Give back only the lines starting at the one containing "Wednesday, 20:15: which" and ending at the one containing "6: Sydney Swans", with "top edge" swapped for "upper edge" and everything else unchanged.

══════

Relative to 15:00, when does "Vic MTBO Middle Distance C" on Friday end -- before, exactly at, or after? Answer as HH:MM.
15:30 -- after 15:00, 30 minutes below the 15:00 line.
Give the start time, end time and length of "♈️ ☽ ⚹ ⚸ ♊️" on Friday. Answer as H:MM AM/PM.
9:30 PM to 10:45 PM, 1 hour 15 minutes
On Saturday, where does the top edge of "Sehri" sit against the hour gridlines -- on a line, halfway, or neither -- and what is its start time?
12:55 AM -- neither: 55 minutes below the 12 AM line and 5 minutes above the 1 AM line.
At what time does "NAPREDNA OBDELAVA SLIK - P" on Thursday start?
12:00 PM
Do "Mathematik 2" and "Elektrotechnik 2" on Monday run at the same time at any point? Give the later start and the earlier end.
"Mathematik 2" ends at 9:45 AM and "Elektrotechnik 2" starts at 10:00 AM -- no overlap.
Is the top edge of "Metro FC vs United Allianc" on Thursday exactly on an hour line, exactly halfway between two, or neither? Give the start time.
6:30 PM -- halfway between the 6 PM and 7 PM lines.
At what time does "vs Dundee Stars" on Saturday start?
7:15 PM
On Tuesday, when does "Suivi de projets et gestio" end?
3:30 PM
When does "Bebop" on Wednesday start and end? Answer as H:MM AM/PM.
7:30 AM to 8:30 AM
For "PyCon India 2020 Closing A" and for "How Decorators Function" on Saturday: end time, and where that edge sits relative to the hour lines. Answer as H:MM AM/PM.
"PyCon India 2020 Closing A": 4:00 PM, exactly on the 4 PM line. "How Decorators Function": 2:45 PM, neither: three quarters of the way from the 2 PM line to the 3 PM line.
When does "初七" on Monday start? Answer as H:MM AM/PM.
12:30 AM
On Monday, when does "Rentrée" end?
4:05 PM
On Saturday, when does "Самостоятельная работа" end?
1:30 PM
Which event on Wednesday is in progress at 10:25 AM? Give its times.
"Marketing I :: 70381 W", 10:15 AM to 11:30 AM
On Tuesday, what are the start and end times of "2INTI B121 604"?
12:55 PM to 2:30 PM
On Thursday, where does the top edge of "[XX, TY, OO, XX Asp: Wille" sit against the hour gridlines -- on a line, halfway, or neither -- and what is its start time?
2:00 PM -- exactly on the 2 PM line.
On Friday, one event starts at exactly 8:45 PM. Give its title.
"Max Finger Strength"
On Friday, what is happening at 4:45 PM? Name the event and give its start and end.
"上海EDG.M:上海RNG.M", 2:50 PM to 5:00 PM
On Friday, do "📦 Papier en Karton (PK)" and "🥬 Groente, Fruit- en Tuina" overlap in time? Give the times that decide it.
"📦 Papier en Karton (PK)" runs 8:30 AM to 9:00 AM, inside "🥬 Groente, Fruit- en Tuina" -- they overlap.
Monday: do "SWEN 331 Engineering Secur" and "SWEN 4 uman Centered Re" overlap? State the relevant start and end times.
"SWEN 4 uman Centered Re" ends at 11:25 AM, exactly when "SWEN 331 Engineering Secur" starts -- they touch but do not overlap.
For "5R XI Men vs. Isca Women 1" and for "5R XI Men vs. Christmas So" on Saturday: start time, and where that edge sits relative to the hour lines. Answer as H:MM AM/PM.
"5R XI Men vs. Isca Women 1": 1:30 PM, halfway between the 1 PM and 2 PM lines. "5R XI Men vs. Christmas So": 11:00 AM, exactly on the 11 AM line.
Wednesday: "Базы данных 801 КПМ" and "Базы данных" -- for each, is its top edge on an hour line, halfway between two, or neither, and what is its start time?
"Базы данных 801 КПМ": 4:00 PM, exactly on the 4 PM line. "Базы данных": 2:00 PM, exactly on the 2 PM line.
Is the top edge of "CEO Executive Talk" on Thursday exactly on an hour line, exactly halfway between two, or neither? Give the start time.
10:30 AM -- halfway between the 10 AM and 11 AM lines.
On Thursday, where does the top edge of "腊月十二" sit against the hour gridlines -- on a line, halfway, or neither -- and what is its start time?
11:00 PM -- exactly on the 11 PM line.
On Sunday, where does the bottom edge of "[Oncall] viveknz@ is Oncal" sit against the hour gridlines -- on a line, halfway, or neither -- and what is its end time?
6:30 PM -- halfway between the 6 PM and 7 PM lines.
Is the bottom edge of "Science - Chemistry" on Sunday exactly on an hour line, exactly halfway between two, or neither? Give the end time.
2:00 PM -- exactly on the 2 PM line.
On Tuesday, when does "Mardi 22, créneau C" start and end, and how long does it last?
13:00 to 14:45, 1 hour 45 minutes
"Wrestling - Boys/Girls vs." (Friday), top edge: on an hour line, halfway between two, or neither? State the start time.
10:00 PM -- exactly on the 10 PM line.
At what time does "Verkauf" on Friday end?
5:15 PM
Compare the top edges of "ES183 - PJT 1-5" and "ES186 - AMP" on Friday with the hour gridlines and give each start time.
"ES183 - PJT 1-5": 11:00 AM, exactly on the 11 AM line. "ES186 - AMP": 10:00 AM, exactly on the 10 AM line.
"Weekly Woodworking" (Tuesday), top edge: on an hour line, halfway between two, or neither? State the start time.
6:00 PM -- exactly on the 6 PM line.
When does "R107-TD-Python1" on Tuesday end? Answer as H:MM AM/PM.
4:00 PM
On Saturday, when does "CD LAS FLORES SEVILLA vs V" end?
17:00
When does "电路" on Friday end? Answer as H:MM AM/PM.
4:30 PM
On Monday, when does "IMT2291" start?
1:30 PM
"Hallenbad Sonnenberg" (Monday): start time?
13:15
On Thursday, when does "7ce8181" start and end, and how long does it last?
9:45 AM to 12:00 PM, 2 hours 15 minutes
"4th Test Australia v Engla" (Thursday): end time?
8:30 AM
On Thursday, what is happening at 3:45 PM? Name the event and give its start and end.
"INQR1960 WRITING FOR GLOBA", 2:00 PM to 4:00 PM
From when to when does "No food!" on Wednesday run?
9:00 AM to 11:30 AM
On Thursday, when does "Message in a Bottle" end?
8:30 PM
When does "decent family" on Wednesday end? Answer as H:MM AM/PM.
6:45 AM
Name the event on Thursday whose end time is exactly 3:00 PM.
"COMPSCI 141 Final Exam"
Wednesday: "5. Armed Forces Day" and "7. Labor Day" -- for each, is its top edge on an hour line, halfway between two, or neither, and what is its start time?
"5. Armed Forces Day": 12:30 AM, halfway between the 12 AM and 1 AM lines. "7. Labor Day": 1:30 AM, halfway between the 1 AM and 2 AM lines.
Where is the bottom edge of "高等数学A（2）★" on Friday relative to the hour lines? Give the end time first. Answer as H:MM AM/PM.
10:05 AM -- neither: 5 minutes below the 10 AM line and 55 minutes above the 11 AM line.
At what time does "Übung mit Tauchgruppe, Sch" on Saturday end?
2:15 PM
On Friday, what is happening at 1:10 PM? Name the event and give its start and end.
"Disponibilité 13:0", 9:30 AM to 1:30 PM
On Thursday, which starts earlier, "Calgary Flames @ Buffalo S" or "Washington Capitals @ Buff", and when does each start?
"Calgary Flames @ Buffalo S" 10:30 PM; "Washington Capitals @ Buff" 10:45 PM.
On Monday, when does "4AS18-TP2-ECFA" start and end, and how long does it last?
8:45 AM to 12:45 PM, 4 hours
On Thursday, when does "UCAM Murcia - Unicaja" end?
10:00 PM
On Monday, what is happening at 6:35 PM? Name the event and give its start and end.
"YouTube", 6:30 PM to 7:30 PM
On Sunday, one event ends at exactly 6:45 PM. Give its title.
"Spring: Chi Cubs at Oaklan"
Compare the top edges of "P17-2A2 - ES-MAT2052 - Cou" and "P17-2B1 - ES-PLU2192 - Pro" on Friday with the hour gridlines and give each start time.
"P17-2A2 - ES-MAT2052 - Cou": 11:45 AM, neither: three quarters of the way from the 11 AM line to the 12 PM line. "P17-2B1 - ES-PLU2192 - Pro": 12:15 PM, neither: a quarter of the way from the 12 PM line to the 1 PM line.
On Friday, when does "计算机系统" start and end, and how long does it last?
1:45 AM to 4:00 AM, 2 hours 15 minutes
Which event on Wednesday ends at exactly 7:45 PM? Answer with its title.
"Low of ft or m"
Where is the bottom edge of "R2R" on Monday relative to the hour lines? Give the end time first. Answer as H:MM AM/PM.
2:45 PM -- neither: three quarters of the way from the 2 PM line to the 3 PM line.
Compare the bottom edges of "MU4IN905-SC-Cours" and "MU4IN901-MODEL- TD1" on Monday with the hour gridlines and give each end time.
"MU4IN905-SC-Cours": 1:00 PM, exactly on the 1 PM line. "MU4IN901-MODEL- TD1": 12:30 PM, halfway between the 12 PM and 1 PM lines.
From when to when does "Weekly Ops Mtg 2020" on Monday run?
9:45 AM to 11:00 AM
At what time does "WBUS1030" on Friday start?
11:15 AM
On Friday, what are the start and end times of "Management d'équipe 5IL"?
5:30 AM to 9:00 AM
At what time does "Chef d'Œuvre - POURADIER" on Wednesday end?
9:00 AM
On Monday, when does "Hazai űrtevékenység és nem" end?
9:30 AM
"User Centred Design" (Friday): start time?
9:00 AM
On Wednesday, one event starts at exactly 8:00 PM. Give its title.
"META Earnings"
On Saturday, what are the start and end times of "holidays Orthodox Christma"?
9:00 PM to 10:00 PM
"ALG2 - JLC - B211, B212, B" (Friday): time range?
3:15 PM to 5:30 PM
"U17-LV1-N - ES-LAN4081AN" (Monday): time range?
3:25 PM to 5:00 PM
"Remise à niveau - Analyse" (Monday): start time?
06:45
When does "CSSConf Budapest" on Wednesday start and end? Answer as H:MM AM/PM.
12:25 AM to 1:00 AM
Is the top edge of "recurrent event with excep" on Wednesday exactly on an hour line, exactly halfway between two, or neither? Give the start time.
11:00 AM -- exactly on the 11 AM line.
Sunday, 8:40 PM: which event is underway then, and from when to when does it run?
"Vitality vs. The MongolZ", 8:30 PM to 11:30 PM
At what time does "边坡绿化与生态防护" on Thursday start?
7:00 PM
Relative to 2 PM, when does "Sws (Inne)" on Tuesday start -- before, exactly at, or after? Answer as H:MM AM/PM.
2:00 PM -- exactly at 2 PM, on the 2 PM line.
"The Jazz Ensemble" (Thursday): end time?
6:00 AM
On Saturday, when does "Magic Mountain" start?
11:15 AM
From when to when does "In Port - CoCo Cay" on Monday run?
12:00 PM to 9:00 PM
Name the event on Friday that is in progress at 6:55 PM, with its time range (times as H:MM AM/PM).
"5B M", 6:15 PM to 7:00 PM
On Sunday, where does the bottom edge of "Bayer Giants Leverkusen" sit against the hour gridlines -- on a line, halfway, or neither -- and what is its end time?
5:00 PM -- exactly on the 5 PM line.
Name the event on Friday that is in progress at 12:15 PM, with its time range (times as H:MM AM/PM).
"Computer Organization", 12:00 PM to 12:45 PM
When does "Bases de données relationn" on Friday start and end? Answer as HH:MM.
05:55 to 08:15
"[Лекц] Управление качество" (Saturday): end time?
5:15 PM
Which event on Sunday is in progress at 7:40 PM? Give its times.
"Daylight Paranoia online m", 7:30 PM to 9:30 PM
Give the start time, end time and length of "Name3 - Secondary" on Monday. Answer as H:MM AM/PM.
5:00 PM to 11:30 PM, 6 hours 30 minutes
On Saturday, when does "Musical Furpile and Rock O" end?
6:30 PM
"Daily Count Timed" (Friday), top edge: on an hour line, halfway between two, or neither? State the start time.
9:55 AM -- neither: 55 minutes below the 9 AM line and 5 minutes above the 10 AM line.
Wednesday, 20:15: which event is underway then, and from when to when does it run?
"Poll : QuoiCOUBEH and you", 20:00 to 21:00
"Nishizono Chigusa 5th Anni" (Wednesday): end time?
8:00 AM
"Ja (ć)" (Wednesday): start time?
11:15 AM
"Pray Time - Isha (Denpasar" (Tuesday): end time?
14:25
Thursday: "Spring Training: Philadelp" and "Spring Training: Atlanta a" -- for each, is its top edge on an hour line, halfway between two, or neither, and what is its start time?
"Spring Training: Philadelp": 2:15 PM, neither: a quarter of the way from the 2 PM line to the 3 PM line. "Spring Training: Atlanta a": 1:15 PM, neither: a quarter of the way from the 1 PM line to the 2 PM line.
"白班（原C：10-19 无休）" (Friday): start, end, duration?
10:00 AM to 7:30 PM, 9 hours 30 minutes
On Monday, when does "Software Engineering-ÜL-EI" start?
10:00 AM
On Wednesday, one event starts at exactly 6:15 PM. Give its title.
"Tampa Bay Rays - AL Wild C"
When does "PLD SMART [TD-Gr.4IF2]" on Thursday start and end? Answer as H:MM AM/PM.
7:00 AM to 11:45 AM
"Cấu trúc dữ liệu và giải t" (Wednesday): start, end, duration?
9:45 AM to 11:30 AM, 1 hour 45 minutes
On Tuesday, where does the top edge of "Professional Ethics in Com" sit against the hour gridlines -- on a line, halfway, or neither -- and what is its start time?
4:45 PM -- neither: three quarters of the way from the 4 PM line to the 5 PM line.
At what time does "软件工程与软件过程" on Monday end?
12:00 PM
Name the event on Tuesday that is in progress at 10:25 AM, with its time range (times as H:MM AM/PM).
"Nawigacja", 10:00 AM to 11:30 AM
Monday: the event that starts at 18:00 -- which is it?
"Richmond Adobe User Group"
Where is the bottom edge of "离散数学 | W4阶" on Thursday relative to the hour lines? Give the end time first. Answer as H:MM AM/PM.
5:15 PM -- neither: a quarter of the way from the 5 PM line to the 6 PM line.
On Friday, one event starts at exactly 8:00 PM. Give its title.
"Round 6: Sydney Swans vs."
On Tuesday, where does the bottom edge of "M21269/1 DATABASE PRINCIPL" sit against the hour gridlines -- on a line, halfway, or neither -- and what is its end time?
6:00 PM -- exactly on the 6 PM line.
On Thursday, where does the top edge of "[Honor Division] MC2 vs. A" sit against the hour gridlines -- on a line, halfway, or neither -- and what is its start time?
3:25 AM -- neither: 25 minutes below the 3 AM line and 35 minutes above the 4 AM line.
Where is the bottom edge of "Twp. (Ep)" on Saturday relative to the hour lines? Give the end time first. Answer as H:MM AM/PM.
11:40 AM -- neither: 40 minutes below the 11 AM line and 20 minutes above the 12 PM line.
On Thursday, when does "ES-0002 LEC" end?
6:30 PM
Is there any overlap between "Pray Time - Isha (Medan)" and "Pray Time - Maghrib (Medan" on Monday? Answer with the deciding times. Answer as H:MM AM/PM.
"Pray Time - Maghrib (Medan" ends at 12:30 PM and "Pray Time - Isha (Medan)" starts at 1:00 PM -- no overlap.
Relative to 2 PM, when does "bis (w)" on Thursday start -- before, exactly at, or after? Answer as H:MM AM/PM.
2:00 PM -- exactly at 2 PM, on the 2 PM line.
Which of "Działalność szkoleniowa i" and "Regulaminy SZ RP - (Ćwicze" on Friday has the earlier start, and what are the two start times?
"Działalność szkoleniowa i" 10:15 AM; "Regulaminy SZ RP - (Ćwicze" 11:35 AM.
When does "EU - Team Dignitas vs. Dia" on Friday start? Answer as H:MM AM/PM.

══════

THE REPLY
Wednesday, 20:15: which event is underway then, and from when to when does it run?
"Poll : QuoiCOUBEH and you", 20:00 to 21:00
"Nishizono Chigusa 5th Anni" (Wednesday): end time?
8:00 AM
"Ja (ć)" (Wednesday): start time?
11:15 AM
"Pray Time - Isha (Denpasar" (Tuesday): end time?
14:25
Thursday: "Spring Training: Philadelp" and "Spring Training: Atlanta a" -- for each, is its upper edge on an hour line, halfway between two, or neither, and what is its start time?
"Spring Training: Philadelp": 2:15 PM, neither: a quarter of the way from the 2 PM line to the 3 PM line. "Spring Training: Atlanta a": 1:15 PM, neither: a quarter of the way from the 1 PM line to the 2 PM line.
"白班（原C：10-19 无休）" (Friday): start, end, duration?
10:00 AM to 7:30 PM, 9 hours 30 minutes
On Monday, when does "Software Engineering-ÜL-EI" start?
10:00 AM
On Wednesday, one event starts at exactly 6:15 PM. Give its title.
"Tampa Bay Rays - AL Wild C"
When does "PLD SMART [TD-Gr.4IF2]" on Thursday start and end? Answer as H:MM AM/PM.
7:00 AM to 11:45 AM
"Cấu trúc dữ liệu và giải t" (Wednesday): start, end, duration?
9:45 AM to 11:30 AM, 1 hour 45 minutes
On Tuesday, where does the upper edge of "Professional Ethics in Com" sit against the hour gridlines -- on a line, halfway, or neither -- and what is its start time?
4:45 PM -- neither: three quarters of the way from the 4 PM line to the 5 PM line.
At what time does "软件工程与软件过程" on Monday end?
12:00 PM
Name the event on Tuesday that is in progress at 10:25 AM, with its time range (times as H:MM AM/PM).
"Nawigacja", 10:00 AM to 11:30 AM
Monday: the event that starts at 18:00 -- which is it?
"Richmond Adobe User Group"
Where is the bottom edge of "离散数学 | W4阶" on Thursday relative to the hour lines? Give the end time first. Answer as H:MM AM/PM.
5:15 PM -- neither: a quarter of the way from the 5 PM line to the 6 PM line.
On Friday, one event starts at exactly 8:00 PM. Give its title.
"Round 6: Sydney Swans vs."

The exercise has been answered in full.